======== Текст для чтения

Трудно было придраться и к М. К. Азадовскому, почти дословно повторившему в статье «Сказки Арины Родионовны» (1938) мысли П. В. Анненкова: «Нельзя видеть в Арине Родионовне, — как это делают многие исследователи, — воплощение какой-то чуть ли не мистической силы, властно направившей Пушкина на новый путь. Неправильно видеть в ней основной и почти единственный источник и стимул фольклорных интересов Пушкина. Такие утверждения прежде всего необычайно снижают и обедняют смысл и значение пушкинского фольклоризма в целом, отрывая поэта от более сложных воздействий общественного порядка и вырывая его из общего процесса развития мировой литературы. А если бы не было Арины Родионовны, неужели в таком случае Пушкин прошёл бы мимо народных источников творчества или, может быть, он не сумел бы стать великим народным поэтом?»[57]

Применялись, впрочем, и более затейливые методы. Так, эссе В. С. Непомнящего «Мамушка» (или «Мама») в своё время вызвало не только озабоченность в кругах предрасположенной ко всяческим фобиям интеллигенции, но и самиздатовский пасквиль на пушкиниста (автором и распространителем текста был довольно известный московский литератор).

================

__Задание 1__
Перепишите записи слово в слово, начиная с первой строки и заканчивая строкой с «The Robbery series», включая обе.

======== Записи

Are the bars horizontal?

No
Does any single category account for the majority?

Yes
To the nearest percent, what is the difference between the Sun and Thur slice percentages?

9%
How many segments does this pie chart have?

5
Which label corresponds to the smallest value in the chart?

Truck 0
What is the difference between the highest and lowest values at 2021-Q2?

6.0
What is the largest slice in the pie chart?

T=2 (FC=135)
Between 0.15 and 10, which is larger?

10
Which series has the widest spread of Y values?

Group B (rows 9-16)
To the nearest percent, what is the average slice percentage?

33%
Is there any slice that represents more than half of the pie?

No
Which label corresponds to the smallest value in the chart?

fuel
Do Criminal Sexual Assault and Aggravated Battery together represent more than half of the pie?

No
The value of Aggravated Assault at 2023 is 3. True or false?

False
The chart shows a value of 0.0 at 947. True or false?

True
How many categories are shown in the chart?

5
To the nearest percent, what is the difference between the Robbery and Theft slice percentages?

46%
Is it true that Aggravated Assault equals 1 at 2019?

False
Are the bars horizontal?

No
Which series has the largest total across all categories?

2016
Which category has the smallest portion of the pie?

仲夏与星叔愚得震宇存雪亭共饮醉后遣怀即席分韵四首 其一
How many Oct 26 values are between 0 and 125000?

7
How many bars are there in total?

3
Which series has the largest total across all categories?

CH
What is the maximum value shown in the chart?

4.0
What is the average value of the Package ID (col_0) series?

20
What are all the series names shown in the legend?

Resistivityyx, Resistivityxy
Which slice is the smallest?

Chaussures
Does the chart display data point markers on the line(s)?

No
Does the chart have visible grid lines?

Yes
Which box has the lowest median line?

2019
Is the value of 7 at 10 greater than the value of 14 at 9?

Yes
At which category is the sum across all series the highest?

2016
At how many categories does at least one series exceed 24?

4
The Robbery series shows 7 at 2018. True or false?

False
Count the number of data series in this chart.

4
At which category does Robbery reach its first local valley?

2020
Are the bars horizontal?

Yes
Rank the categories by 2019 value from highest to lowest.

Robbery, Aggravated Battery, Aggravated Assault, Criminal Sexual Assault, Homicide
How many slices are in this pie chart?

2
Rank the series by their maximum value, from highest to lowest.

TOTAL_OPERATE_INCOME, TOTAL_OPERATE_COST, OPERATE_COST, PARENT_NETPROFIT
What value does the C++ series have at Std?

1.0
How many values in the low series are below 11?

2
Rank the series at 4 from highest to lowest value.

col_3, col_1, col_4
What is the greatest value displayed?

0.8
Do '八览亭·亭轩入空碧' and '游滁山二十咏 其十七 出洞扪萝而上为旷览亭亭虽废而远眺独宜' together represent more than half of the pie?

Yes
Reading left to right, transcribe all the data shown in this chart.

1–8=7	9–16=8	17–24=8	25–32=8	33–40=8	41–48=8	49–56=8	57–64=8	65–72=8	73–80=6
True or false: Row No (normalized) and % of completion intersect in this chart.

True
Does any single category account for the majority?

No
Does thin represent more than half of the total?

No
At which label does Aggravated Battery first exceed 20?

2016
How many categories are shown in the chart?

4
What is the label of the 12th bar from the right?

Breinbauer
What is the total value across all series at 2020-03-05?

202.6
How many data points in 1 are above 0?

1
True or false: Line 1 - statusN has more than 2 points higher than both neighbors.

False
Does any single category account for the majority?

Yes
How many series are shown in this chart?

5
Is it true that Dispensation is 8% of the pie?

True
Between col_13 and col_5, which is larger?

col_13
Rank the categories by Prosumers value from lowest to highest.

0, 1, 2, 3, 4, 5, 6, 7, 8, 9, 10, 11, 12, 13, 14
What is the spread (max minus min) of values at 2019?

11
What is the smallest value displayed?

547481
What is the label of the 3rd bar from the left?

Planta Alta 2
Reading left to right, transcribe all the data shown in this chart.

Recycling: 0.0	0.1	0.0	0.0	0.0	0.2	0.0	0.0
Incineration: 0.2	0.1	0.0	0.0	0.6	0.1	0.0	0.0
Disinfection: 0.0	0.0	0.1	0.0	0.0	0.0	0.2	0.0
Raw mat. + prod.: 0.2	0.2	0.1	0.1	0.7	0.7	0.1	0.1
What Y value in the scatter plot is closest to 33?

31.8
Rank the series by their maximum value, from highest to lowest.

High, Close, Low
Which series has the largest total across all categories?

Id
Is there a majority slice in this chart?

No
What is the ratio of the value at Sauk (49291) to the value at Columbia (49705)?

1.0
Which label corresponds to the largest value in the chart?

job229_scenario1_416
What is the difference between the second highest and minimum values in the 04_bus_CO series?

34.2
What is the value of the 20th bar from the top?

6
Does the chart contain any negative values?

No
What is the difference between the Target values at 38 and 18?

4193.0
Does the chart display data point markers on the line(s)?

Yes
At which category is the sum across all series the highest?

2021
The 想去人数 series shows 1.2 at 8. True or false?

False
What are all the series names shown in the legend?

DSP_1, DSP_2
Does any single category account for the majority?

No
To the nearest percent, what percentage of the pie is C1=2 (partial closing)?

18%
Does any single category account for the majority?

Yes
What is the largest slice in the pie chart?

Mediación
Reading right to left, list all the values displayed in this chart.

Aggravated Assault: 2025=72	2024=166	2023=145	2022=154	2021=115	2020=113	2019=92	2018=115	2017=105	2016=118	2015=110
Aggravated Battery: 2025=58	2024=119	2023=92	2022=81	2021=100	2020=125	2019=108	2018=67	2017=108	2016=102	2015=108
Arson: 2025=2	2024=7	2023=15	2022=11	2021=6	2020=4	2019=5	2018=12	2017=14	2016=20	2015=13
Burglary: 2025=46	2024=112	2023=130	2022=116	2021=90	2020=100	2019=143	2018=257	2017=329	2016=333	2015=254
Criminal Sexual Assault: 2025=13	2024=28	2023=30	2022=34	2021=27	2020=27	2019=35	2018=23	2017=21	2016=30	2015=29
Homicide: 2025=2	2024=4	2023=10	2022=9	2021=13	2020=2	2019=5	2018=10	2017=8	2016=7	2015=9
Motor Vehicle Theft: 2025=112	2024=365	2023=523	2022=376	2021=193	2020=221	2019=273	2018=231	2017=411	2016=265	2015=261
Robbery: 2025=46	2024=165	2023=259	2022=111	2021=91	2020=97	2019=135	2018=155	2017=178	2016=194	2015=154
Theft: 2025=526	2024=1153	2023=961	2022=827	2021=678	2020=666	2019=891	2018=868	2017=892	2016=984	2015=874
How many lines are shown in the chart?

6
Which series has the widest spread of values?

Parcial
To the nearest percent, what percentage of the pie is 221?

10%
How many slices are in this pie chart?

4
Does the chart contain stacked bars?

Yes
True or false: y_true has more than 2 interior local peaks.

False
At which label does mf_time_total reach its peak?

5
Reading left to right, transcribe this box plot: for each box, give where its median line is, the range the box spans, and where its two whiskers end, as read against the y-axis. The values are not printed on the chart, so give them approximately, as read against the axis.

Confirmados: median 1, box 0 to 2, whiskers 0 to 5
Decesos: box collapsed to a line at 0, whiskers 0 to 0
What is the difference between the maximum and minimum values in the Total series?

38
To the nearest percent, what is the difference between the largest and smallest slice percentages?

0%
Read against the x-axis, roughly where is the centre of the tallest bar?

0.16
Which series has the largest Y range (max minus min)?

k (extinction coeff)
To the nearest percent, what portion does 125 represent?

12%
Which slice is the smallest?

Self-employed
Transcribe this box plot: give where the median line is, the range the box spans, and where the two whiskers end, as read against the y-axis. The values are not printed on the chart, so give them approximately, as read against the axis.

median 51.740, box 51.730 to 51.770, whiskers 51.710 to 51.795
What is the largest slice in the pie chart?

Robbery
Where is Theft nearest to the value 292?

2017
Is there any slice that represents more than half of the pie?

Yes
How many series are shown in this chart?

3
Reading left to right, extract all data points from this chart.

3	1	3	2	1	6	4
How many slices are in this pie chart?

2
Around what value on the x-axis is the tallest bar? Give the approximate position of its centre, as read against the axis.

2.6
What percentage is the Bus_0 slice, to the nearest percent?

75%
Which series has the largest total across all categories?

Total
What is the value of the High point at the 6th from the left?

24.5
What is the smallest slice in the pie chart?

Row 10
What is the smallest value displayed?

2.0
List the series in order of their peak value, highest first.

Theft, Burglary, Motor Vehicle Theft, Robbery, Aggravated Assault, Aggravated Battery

================

__Задание 2__
Напишите продолжение текста об Арине Родионовне и Пушкине.

__Ответ 1__
Are the bars horizontal?

No
Does any single category account for the majority?

Yes
To the nearest percent, what is the difference between the Sun and Thur slice percentages?

9%
How many segments does this pie chart have?

5
Which label corresponds to the smallest value in the chart?

Truck 0
What is the difference between the highest and lowest values at 2021-Q2?

6.0
What is the largest slice in the pie chart?

T=2 (FC=135)
Between 0.15 and 10, which is larger?

10
Which series has the widest spread of Y values?

Group B (rows 9-16)
To the nearest percent, what is the average slice percentage?

33%
Is there any slice that represents more than half of the pie?

No
Which label corresponds to the smallest value in the chart?

fuel
Do Criminal Sexual Assault and Aggravated Battery together represent more than half of the pie?

No
The value of Aggravated Assault at 2023 is 3. True or false?

False
The chart shows a value of 0.0 at 947. True or false?

True
How many categories are shown in the chart?

5
To the nearest percent, what is the difference between the Robbery and Theft slice percentages?

46%
Is it true that Aggravated Assault equals 1 at 2019?

False
Are the bars horizontal?

No
Which series has the largest total across all categories?

2016
Which category has the smallest portion of the pie?

仲夏与星叔愚得震宇存雪亭共饮醉后遣怀即席分韵四首 其一
How many Oct 26 values are between 0 and 125000?

7
How many bars are there in total?

3
Which series has the largest total across all categories?

CH
What is the maximum value shown in the chart?

4.0
What is the average value of the Package ID (col_0) series?

20
What are all the series names shown in the legend?

Resistivityyx, Resistivityxy
Which slice is the smallest?

Chaussures
Does the chart display data point markers on the line(s)?

No
Does the chart have visible grid lines?

Yes
Which box has the lowest median line?

2019
Is the value of 7 at 10 greater than the value of 14 at 9?

Yes
At which category is the sum across all series the highest?

2016
At how many categories does at least one series exceed 24?

4
The Robbery series shows 7 at 2018. True or false?

__Ответ 2__
Эффективной формой умаления заслуг Арины Родионовны, отнюдь не всегда и далеко не всеми осознаваемой, была и стимуляция обывательского спроса на Наталью Николаевну Пушкину — как на главную (или роковую) женщину в жизни поэта. Порождённые ажиотажным спросом сочинения о жене Пушкина — иногда искренние, чаще лукавые, почти всегда малопристойные — приходились по вкусу невзыскательной публике, а заодно они теснили «пресные» сюжеты о крепостной старушке на историографическую периферию.

Долго хранил молчание, но в конце концов всё-таки молвил своё веское слово об Арине Родионовне и Владимир Набоков, для которого в послевоенные («лолитные») годы сами понятия «национальный поэт» или «поэт народный» звучали как нонсенс. В юности Владимир Владимирович (тогда ещё тосковавший по России В. Сирин) писал сентиментальные стихи о ждущей Пушкина няне и её «верной душе»[58]. Став же литературным олимпийцем и транснациональным мэтром, Набоков (вернее, уже Nabokow или, в иной транскрипции, Nabokov) и трактовал «мамушку» (равно как и полемику вокруг Арины Родионовны) по-олимпийски: свысока и космополитично.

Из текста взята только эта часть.